Carvings of greyhound-like dogs have appeared within the tombs of ancient Pyramids
Admired for their incredible sight (they can see for distances up to 1000 metres) and unsurpassed agility and speed, greys were admired as capable hunting companions. Augustus, a Roman poet, described a greyhound as “swifter than thought or a winged bus bird it runs”.
It was the aesthetic beauty of these dogs that saw them compared to the likes of the Roman God Apollo, and it was their inner beauty that saw them by the hearths — and by the sides — of their human companions for hundreds of years.
The Greek historian Arrian encapsulated the appreciation of the true nature of greyhounds in a written tribute to his own greyhound, ‘Horme’ from as early as 430 BC:
“... while I am at home he remains within, by my side, accompanies me on going abroad, follows me to the gymnasium and while I am taking exercise, sits down by my side. On my return he runs before me, often looking back to see whether I had turned anywhere off the road; and as soon as he catches sight of me, showing symptoms of joy, and again trotting on before me.
If I am going out on any government business, he remains with my friend, and does exactly the same towards him. He is the constant companion of which ever may be sick; and if he has not seen either of us for only a short time, he jumps up repeatedly by way of salutations, and barks with joy, as a greeting to us.
Now really I do not think that I should be ashamed to write even the name of this dog... a greyhound called Horme, of the greatest speed and intelligence, and altogether supremely excellent.”
For centuries to come, greyhounds would be associated with nobility and royalty, and featured in paintings, literature and art.

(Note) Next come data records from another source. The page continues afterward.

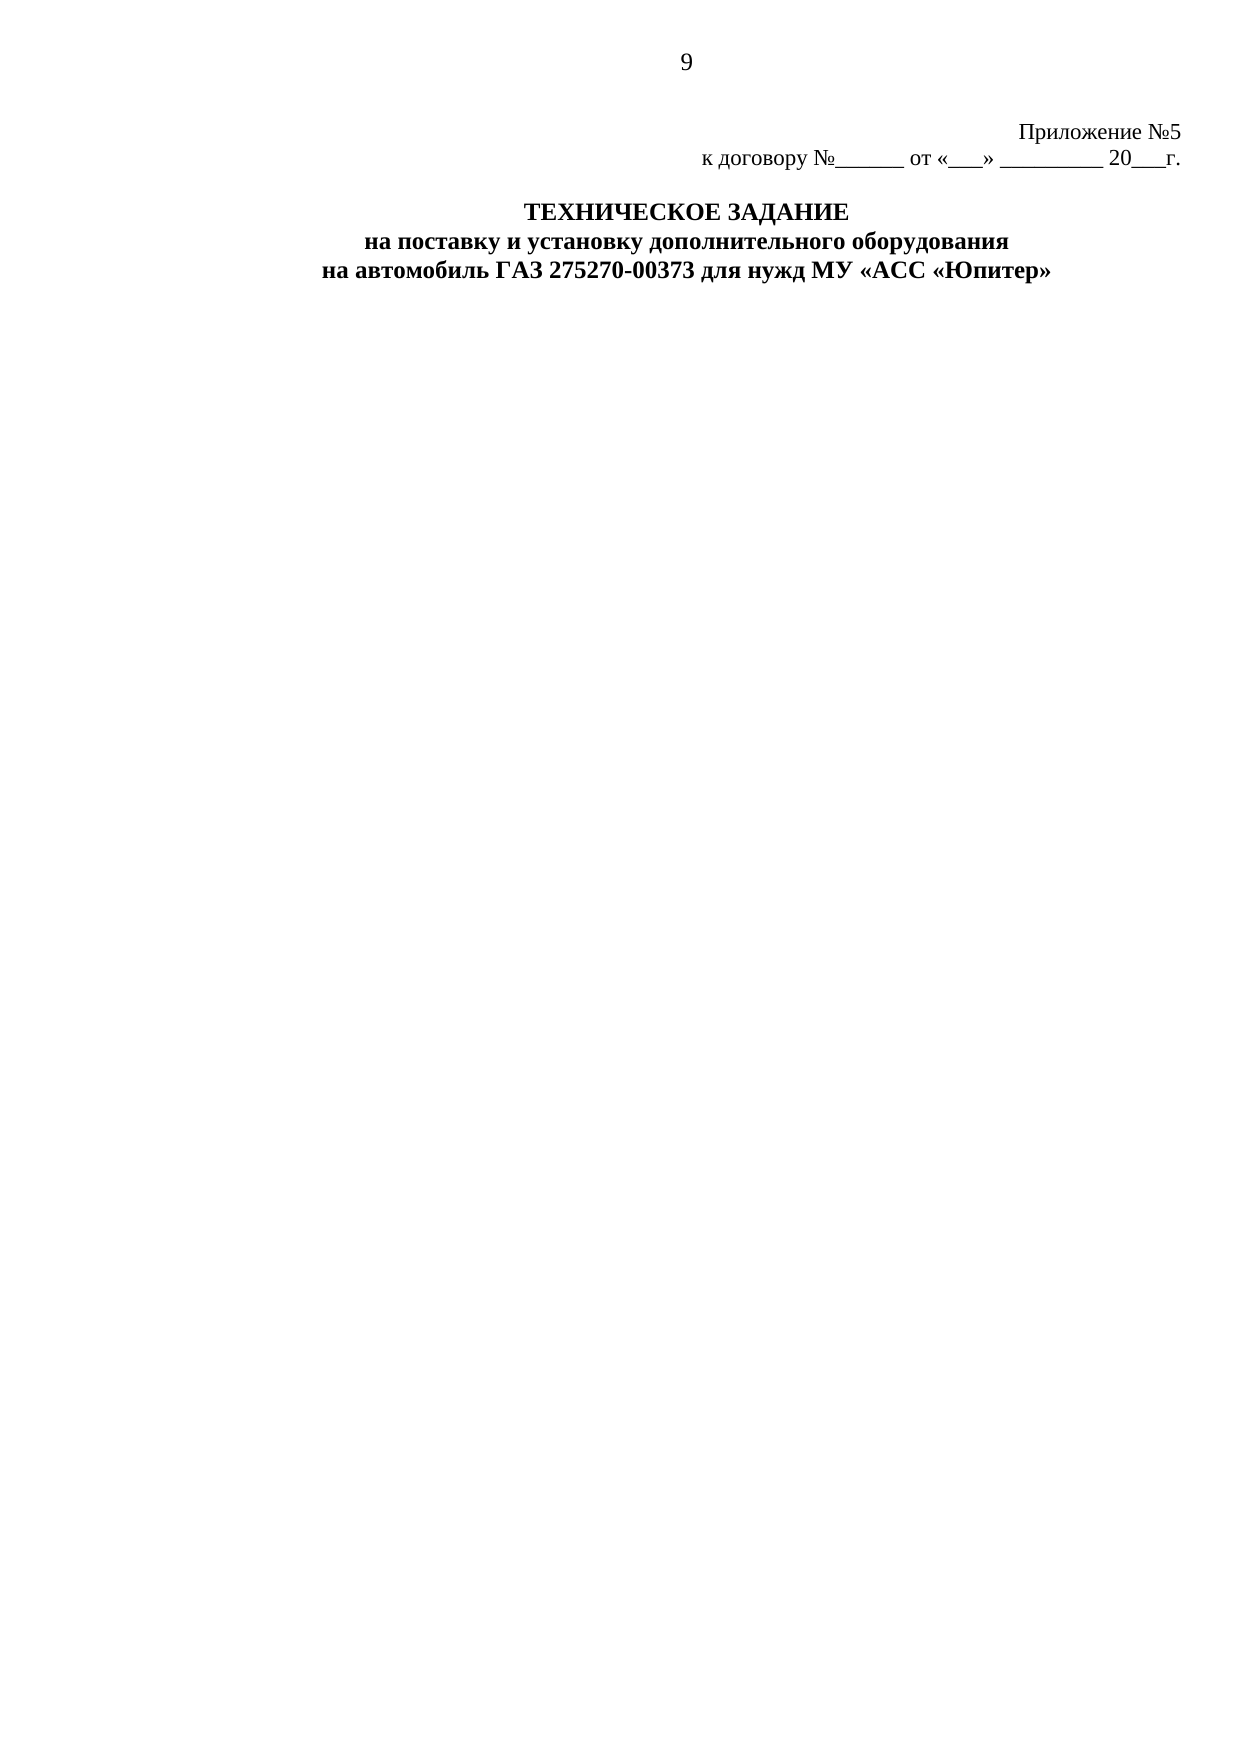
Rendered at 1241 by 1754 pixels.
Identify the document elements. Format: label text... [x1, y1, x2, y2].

text Приложение №5 [118, 118, 1181, 144]
text на поставку и установку дополнительного оборудования [118, 226, 1181, 255]
text к договору №______ от «___» _________ 20___г. [118, 144, 1181, 171]
text ТЕХНИЧЕСКОЕ ЗАДАНИЕ [118, 197, 1181, 226]
text на автомобиль ГАЗ 275270-00373 для нужд МУ «АСС «Юпитер» [118, 255, 1181, 283]
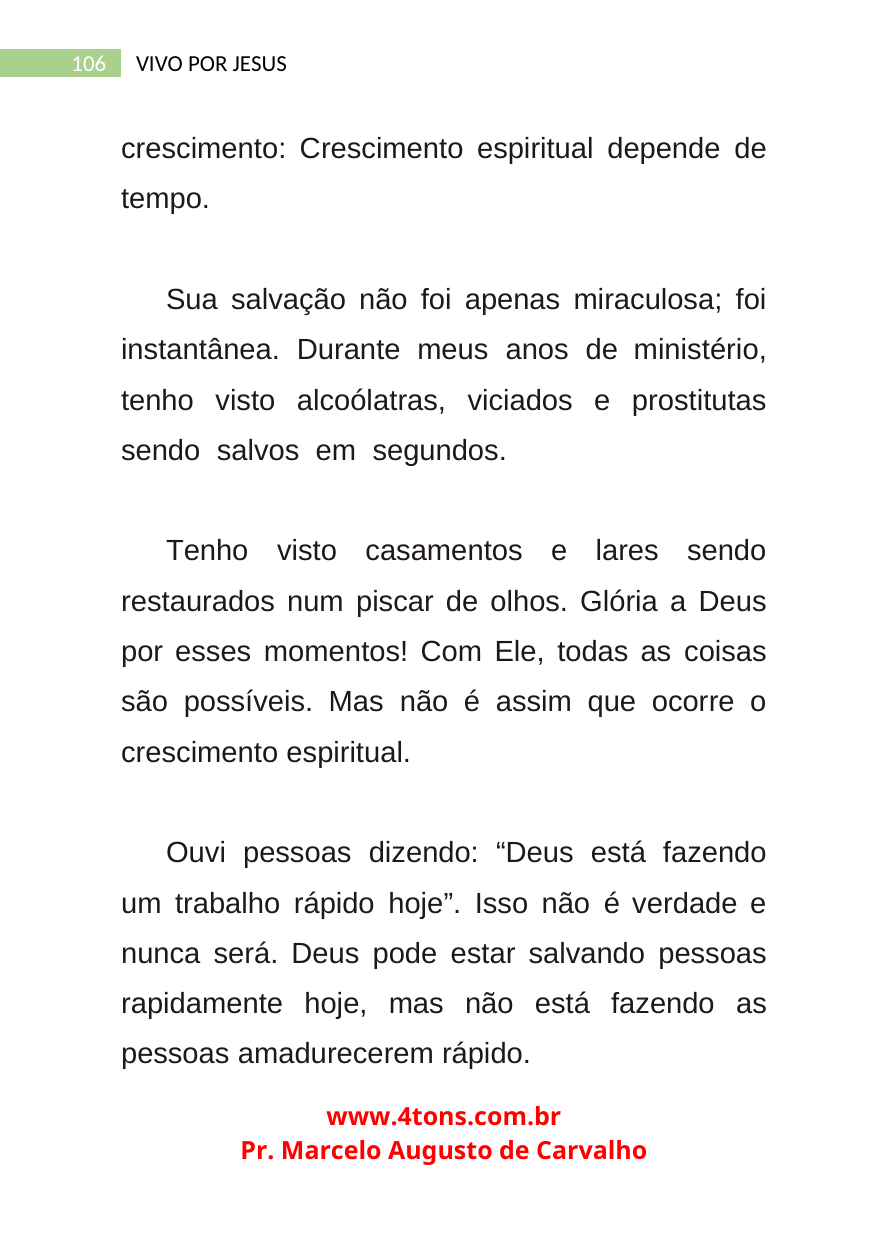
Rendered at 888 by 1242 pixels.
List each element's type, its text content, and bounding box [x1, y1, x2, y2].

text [121, 131, 767, 215]
text Sua salvação não foi apenas miraculosa; foi instantânea. Durante meus anos de ministério, tenho visto alcoólatras, viciados e prostitutas sendo salvos em segundos. [121, 282, 767, 466]
text Ouvi pessoas dizendo: “Deus está fazendo um trabalho rápido hoje”. Isso não é verdade e nunca será. Deus pode estar salvando pessoas rapidamente hoje, mas não está fazendo as pessoas amadurecerem rápido. [121, 835, 767, 1070]
text Tenho visto casamentos e lares sendo restaurados num piscar de olhos. Glória a Deus por esses momentos! Com Ele, todas as coisas são possíveis. Mas não é assim que ocorre o crescimento espiritual. [121, 533, 767, 768]
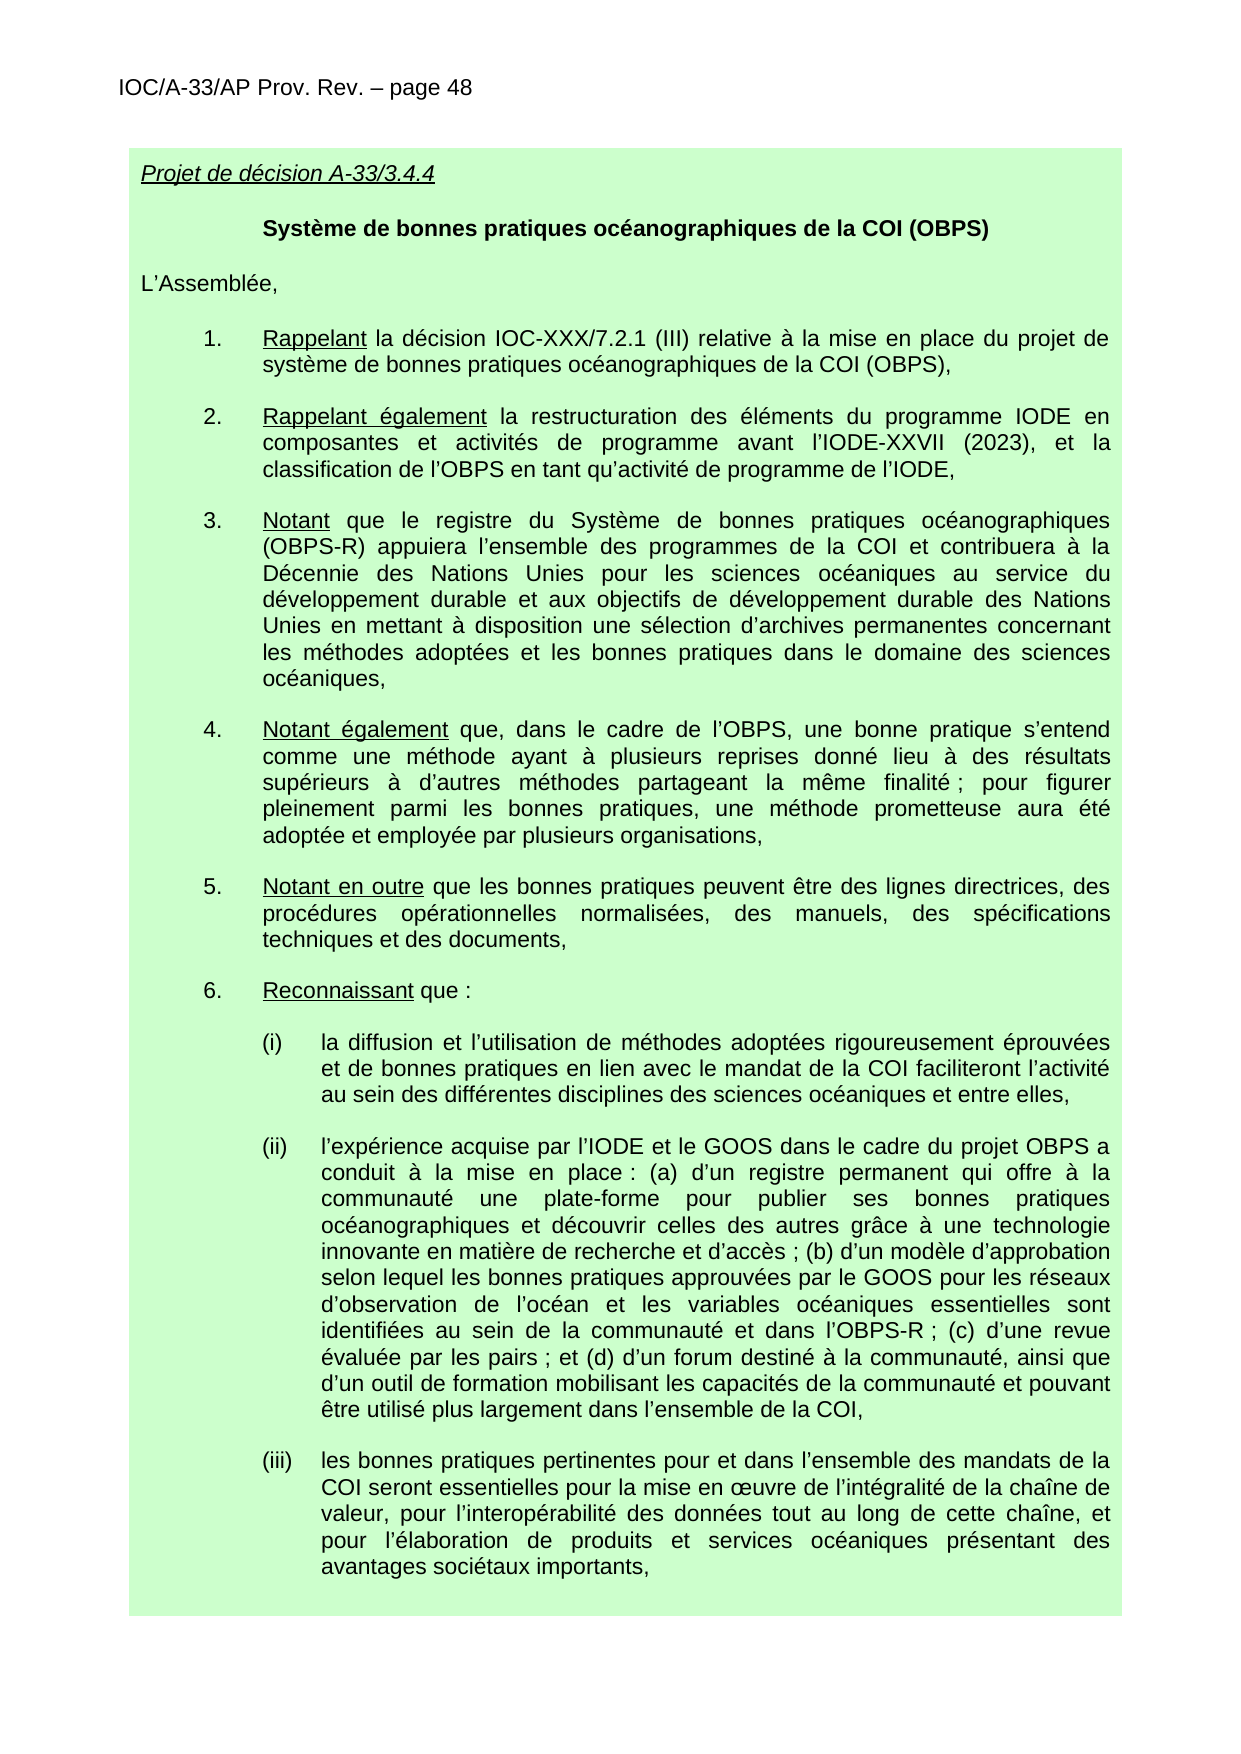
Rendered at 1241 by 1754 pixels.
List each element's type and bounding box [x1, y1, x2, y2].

table_header [129, 148, 1122, 1616]
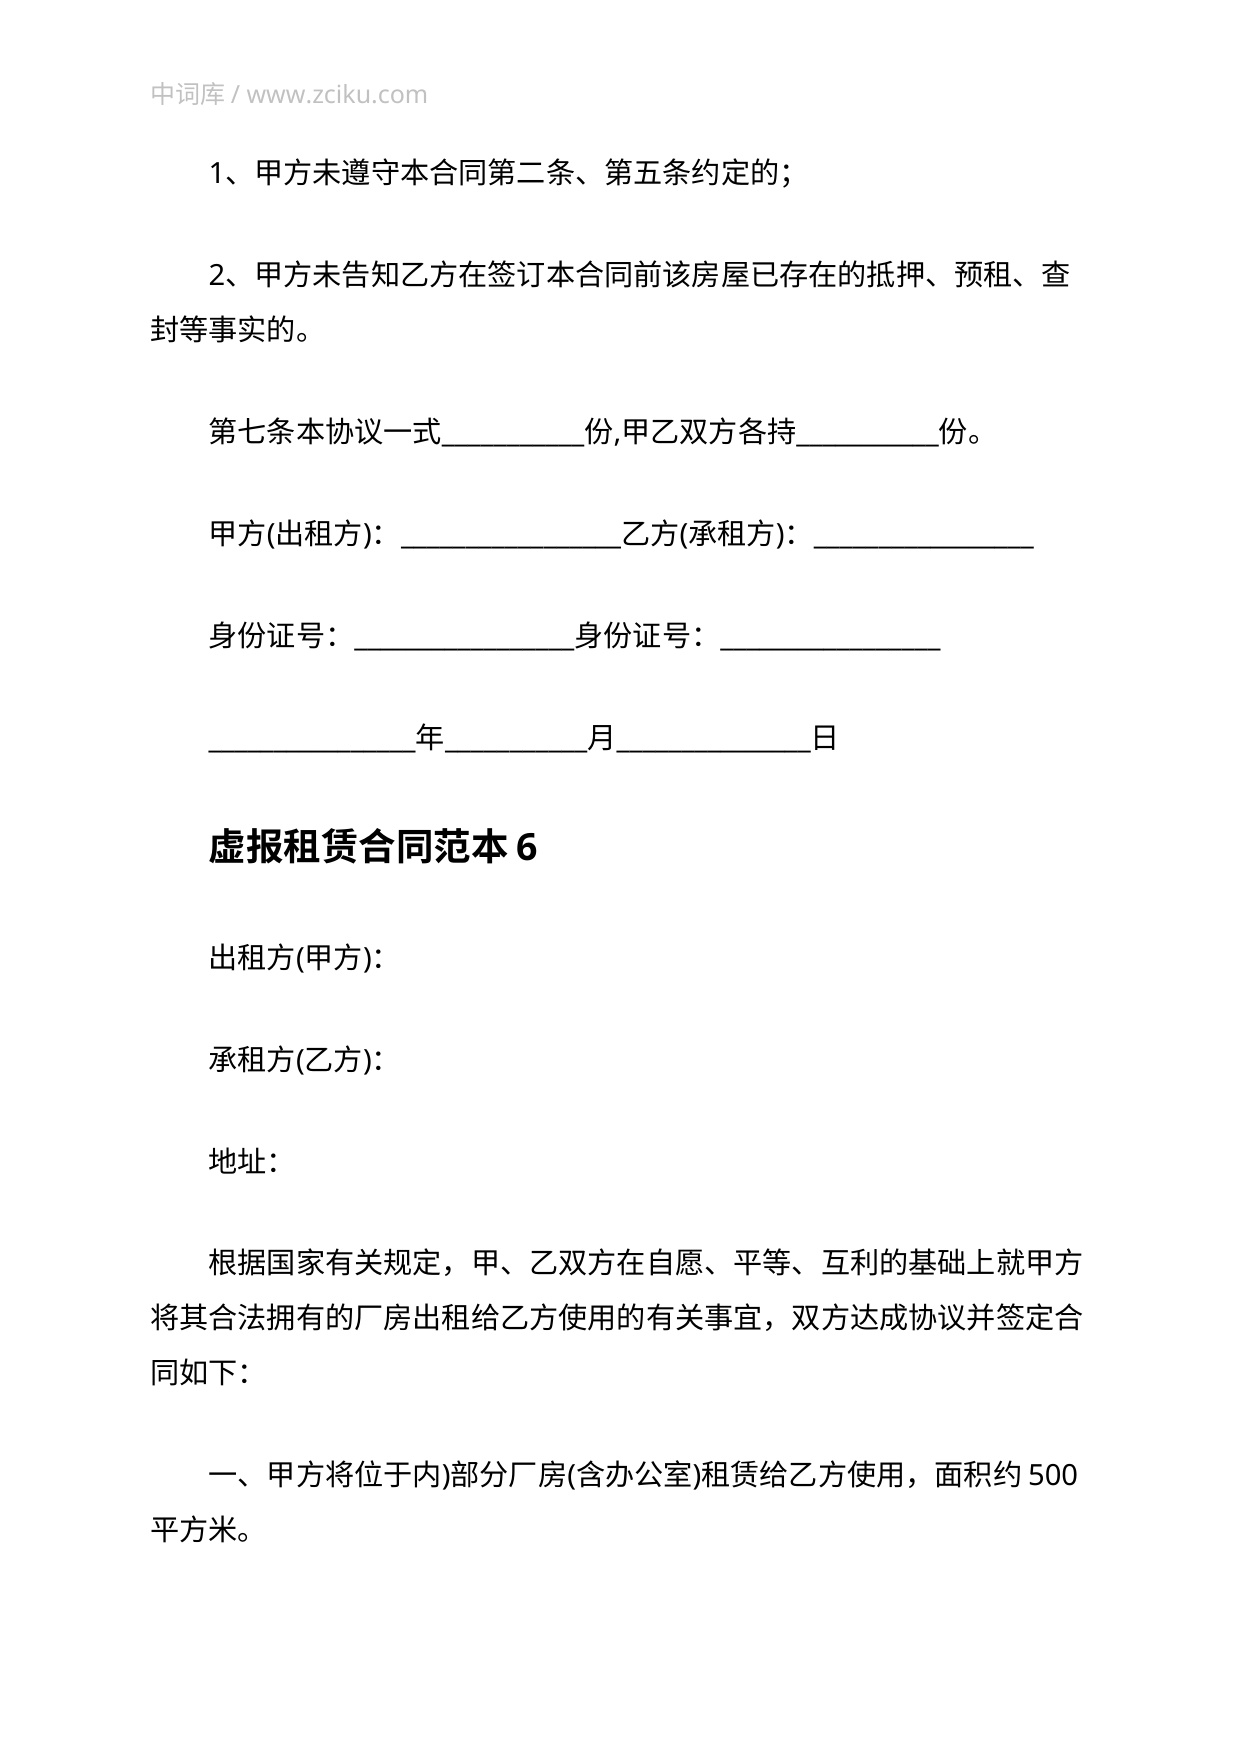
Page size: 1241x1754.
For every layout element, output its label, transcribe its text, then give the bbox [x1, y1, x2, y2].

text 身份证号：_________________身份证号：_________________ [150, 613, 1090, 655]
text 第七条本协议一式___________份,甲乙双方各持___________份。 [150, 409, 1090, 451]
text ________________年___________月_______________日 [150, 715, 1090, 757]
text 虚报租赁合同范本6 [150, 817, 1090, 871]
text 地址： [150, 1138, 1090, 1181]
text 一、甲方将位于内)部分厂房(含办公室)租赁给乙方使用，面积约500平方米。 [150, 1452, 1090, 1549]
text 2、甲方未告知乙方在签订本合同前该房屋已存在的抵押、预租、查封等事实的。 [150, 252, 1090, 349]
text 根据国家有关规定，甲、乙双方在自愿、平等、互利的基础上就甲方将其合法拥有的厂房出租给乙方使用的有关事宜，双方达成协议并签定合同如下： [150, 1240, 1090, 1392]
text 承租方(乙方)： [150, 1036, 1090, 1079]
text 出租方(甲方)： [150, 934, 1090, 977]
text 1、甲方未遵守本合同第二条、第五条约定的； [150, 150, 1090, 192]
text 甲方(出租方)：_________________乙方(承租方)：_________________ [150, 511, 1090, 553]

Greyhounds in modern history
While greyhounds had been used for the cruel ‘sport’ called coursing for many years (setting dogs onto animals for spectators to enjoy the ‘thrill of the chase’), it wasn’t until the early 20th century that modern greyhound racing was born in the USA, replacing live animals for the dogs to pursue with a mechanical lure (‘artificial hare’).
Greyhounds in Australia
Greyhounds arrived in Australia with the first fleet, initially to assist with hunting. When the greyhound racing industry developed in the USA, Australia was one of several other countries to follow suit, with the development of racing tracks across the country. Today, it is considered to be the least favoured of the three racing codes (thoroughbred, harness and greyhound) in betting, attendance and general interest – and nowadays is largely ‘restricted to a relatively small band of devotees’.
A long history – an uncertain future
Greyhounds are sensitive dogs, renowned for their gentle and affectionate natures. The world’s oldest breed of dog may be built for speed and agility – but within their centuries-old bloodlines is a predisposition for gentleness, affection and loyalty.
We live in a society that recognises dogs as cherished companions and beloved family members. In these modern times, there is no place for a ruthless gambling industry that so callously uses these trusting dogs, only to so frequently discard them when they are no longer seen as ‘profitable’.
Help us create a brighter future for greyhounds – one that takes these loving dogs from the racing kennels, and restores them to their long-held position as man’s best friend.